- **Your goal**
Turn the lines from the one containing "к каналу ExpressRoute](expressroute-howto-linkvnet-arm.md)." through the one containing "1. Чтобы создать", both included, into a Markdown table with the columns Row and Line. Leave out blank lines.

Pictures with their source code:

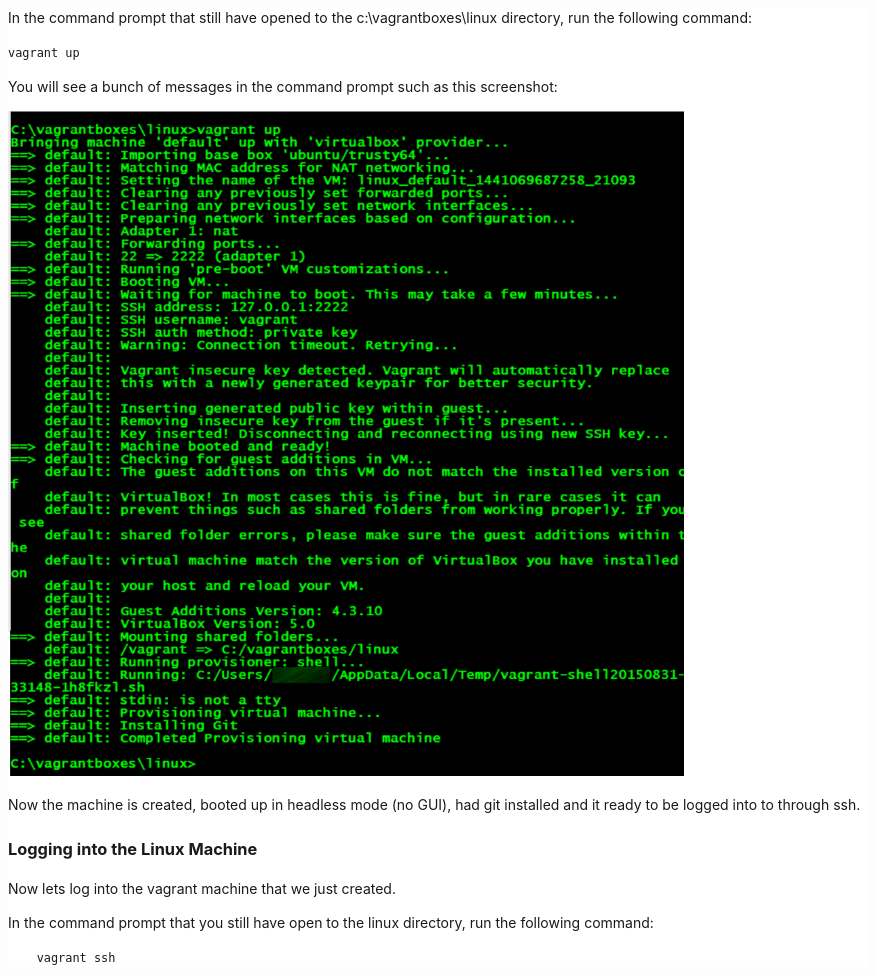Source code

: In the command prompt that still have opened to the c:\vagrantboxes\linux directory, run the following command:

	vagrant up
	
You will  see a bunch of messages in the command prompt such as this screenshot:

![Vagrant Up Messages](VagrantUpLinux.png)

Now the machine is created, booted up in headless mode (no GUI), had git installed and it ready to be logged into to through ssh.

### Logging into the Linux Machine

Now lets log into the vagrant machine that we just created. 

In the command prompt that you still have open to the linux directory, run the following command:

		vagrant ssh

...

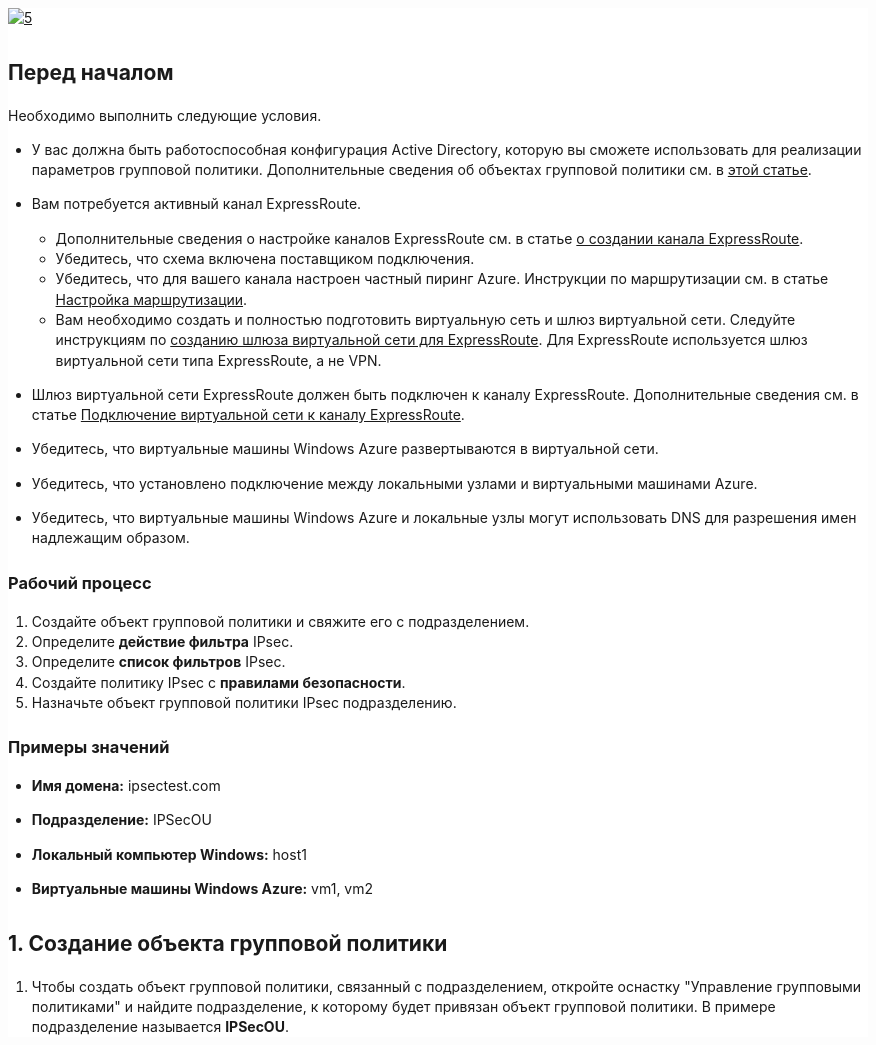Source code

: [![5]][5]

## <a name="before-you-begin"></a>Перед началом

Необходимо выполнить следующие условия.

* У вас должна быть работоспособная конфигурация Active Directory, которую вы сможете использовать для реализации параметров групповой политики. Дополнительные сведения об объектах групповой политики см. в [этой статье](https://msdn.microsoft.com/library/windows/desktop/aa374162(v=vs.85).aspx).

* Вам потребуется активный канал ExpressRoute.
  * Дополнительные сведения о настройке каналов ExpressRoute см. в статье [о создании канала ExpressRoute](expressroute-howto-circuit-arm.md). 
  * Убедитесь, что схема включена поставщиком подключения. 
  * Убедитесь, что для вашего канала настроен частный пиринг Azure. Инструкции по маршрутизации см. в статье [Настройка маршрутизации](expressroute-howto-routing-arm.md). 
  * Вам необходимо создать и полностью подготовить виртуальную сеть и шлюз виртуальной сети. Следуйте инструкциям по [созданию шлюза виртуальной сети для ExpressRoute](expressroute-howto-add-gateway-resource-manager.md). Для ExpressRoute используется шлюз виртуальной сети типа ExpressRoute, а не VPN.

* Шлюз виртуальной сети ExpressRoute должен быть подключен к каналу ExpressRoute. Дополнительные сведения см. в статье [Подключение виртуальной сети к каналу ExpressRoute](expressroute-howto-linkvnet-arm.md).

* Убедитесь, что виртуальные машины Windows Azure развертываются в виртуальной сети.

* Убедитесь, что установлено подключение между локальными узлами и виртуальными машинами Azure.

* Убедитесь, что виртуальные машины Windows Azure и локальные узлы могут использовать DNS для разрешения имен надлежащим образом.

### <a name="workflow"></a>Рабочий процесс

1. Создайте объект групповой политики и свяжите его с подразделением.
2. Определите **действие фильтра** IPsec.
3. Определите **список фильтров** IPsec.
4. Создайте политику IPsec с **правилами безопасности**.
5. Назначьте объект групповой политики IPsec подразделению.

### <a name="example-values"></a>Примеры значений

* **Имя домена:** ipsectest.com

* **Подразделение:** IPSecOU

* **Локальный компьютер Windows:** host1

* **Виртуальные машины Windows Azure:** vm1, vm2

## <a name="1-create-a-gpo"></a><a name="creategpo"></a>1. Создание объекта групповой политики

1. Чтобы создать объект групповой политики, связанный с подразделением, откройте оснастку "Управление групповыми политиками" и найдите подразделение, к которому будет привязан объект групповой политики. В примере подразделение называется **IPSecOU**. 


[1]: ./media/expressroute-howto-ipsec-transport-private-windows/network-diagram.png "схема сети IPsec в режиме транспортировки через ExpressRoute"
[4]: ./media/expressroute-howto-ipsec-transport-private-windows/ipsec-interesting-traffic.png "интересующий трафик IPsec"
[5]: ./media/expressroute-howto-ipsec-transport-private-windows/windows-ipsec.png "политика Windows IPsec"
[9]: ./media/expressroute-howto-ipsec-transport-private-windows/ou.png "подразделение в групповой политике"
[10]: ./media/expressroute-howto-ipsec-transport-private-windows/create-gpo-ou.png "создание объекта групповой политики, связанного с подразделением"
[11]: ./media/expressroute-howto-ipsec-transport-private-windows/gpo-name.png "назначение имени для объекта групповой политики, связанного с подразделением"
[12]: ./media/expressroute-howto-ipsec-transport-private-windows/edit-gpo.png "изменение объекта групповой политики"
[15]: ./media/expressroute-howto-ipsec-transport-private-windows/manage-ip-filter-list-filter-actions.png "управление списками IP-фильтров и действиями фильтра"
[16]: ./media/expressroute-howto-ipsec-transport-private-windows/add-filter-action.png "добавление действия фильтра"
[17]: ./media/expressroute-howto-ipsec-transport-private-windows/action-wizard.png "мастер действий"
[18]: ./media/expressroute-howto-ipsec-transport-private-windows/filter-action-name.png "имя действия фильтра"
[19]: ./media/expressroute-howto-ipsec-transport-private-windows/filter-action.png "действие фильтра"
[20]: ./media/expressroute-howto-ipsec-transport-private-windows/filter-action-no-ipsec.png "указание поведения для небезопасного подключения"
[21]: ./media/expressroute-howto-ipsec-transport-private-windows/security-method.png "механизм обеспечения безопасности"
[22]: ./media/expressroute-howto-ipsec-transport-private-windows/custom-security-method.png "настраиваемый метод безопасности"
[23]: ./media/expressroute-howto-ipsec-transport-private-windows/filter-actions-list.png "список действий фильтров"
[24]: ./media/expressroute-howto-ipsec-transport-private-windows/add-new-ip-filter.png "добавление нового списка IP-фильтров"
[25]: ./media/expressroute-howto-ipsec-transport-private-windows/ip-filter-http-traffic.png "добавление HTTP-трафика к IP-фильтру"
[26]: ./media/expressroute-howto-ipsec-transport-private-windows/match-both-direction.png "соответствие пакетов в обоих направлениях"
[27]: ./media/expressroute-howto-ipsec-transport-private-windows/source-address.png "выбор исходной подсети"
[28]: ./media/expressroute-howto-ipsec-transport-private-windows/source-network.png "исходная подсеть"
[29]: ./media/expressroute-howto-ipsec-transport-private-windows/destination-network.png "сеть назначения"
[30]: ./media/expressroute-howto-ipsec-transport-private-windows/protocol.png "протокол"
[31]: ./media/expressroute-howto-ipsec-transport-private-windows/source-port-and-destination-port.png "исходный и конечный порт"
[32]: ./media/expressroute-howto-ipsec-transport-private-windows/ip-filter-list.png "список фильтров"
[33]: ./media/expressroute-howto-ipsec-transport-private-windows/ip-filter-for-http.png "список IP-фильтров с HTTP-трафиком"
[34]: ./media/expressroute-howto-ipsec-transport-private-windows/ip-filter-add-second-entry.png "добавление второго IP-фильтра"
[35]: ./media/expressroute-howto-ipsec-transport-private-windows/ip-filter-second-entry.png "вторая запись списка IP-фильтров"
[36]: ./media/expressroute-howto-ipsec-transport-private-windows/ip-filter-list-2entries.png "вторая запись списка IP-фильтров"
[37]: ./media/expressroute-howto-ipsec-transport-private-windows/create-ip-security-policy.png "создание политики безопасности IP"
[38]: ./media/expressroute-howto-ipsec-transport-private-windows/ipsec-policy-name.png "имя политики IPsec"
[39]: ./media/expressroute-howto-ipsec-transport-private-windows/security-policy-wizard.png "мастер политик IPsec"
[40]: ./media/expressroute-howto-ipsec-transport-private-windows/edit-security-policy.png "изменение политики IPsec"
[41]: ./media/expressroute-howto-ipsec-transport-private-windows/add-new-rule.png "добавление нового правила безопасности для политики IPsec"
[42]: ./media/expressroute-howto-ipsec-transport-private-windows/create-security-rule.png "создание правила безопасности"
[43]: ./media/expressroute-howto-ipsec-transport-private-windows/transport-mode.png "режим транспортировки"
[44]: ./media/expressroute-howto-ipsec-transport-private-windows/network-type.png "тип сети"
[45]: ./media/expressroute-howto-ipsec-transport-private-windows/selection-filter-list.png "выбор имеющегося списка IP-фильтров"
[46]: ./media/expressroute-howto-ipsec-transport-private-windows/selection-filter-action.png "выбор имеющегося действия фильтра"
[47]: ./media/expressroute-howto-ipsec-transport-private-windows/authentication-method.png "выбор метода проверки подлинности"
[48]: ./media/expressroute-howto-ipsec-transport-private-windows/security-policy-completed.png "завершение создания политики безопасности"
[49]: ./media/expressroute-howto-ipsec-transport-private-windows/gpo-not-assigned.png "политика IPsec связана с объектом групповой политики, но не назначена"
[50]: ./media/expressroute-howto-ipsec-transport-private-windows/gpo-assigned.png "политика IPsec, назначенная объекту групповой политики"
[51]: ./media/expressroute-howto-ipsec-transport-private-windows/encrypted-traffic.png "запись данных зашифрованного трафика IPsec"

- **Exercise output**
| Row | Line |
|---|---|
| 1 | * Шлюз виртуальной сети ExpressRoute должен быть подключен к каналу ExpressRoute. Дополнительные сведения см. в статье [Подключение виртуальной сети к каналу ExpressRoute](expressroute-howto-linkvnet-arm.md). |
| 2 | * Убедитесь, что виртуальные машины Windows Azure развертываются в виртуальной сети. |
| 3 | * Убедитесь, что установлено подключение между локальными узлами и виртуальными машинами Azure. |
| 4 | * Убедитесь, что виртуальные машины Windows Azure и локальные узлы могут использовать DNS для разрешения имен надлежащим образом. |
| 5 | ### <a name="workflow"></a>Рабочий процесс |
| 6 | 1. Создайте объект групповой политики и свяжите его с подразделением. |
| 7 | 2. Определите **действие фильтра** IPsec. |
| 8 | 3. Определите **список фильтров** IPsec. |
| 9 | 4. Создайте политику IPsec с **правилами безопасности**. |
| 10 | 5. Назначьте объект групповой политики IPsec подразделению. |
| 11 | ### <a name="example-values"></a>Примеры значений |
| 12 | * **Имя домена:** ipsectest.com |
| 13 | * **Подразделение:** IPSecOU |
| 14 | * **Локальный компьютер Windows:** host1 |
| 15 | * **Виртуальные машины Windows Azure:** vm1, vm2 |
| 16 | ## <a name="1-create-a-gpo"></a><a name="creategpo"></a>1. Создание объекта групповой политики |
| 17 | 1. Чтобы создать объект групповой политики, связанный с подразделением, откройте оснастку "Управление групповыми политиками" и найдите подразделение, к которому будет привязан объект групповой политики. В примере подразделение называется **IPSecOU**.  |